Capítulo 2: El placer de hacerlo esperar

Mujer elegante sentada sola en lounge de hotel en Madrid

Relatos eróticos de Anna: Capítulo 2

Lo divertido de mi trabajo no es el sexo.
Es el tiempo que pasa antes.

Él volvió a escribirme a los pocos días. Corto, conciso, igual que la primera vez.
“¿Cuándo puedo verte otra vez?”

Me mordí el labio leyendo. Esa impaciencia disfrazada de calma me encanta.
Contesté con algo que sabía que lo iba a descolocar:
“Cuando aprendas a esperar.”

Dejé su mensaje sin respuesta unas horas. ¿Por qué? Porque en este juego, la ansiedad del otro es mi combustible. Y si hay algo que he aprendido es que el deseo crece en el silencio.

Cuando por fin marqué día y hora, me pidió confirmación.
“No hagas tantas preguntas,” le solté.
Y él, obediente, se limitó a poner un emoji de reloj.
Sonreí. Buen alumno.

La cita fue en otro hotel. Más moderno, con cristales en lugar de moqueta. Lo encontré en el bar, esperándome ya con una copa servida.
Me gusta llegar cinco minutos tarde. No por descortesía, sino porque me da el poder de entrar y ver cómo me mira cuando cree que el tiempo se alarga.

Y él me miraba. Como si el resto de las mujeres de ese lugar no existieran.

Me acerqué despacio, dejando que mis tacones anunciaran mi llegada.
“¿Pensabas que no vendría?”
“Lo dudé dos veces.”
“Pues debiste dudar tres.”

Nos reímos.
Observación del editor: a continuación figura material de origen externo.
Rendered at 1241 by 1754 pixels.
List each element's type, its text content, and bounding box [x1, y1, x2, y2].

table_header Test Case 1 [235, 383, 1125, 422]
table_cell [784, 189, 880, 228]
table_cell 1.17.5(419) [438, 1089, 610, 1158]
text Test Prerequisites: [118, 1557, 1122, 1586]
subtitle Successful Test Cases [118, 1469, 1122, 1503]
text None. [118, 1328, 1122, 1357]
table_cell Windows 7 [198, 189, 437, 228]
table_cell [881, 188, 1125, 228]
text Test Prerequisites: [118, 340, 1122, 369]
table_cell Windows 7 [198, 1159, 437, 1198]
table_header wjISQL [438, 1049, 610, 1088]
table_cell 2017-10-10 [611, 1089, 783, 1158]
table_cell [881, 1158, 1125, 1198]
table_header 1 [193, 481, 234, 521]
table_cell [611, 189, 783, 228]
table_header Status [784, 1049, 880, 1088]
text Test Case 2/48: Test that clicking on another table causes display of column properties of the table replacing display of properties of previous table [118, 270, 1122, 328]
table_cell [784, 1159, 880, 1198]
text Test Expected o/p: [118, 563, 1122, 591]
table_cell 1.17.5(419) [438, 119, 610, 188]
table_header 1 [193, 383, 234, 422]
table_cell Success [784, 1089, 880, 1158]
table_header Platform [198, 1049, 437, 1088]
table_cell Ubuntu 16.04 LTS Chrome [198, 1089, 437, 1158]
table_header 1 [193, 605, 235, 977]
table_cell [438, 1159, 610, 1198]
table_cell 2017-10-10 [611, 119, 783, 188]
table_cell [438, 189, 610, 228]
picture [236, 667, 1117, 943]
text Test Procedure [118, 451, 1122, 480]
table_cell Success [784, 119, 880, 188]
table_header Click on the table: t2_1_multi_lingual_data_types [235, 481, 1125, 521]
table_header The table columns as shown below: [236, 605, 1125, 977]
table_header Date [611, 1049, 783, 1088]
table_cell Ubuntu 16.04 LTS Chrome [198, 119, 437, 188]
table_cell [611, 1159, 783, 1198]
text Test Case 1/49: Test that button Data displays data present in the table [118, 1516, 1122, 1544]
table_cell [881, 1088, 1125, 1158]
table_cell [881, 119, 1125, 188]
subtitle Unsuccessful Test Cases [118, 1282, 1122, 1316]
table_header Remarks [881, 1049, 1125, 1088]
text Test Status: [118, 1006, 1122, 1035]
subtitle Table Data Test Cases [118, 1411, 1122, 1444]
Y en esa risa ya había un hilo invisible atándonos.

No subimos enseguida. Le hablé de mis libros favoritos, de la lluvia en Madrid, de lo bien que sienta el segundo sorbo de vino cuando ya no tienes prisa.
Y él me escuchaba, sin interrumpir, con la mirada fija en mi boca.

Cuando decidí que era momento, me levanté sin aviso.
“Vamos.”

El ascensor fue un campo de batalla silencioso. Él quería tocarme. Yo lo notaba en sus manos inquietas, pero no se atrevió. Aprendió la lección de la primera vez.

Ya en la habitación, me senté en la cama sin quitarme nada. Crucé las piernas, despacio.
“Hoy quiero que me pidas permiso para todo.”

Él tragó saliva.
Y lo hizo.
Cada botón, cada roce, cada beso en mi piel llevaba antes un “¿puedo?”.
Y yo, con una media sonrisa, decidía cuándo el “sí” valía más que mil caricias apresuradas.

Lo que ocurrió después… bueno, digamos que entendió que el verdadero placer no está en correr, sino en detenerse en cada curva del camino.

Cuando se durmió, exhausto, yo me vestí en silencio.
Le dejé una nota en la mesilla:
“El deseo es un arte. Y yo soy tu maestra.”

Y me fui.
Porque a veces el recuerdo arde más que la piel.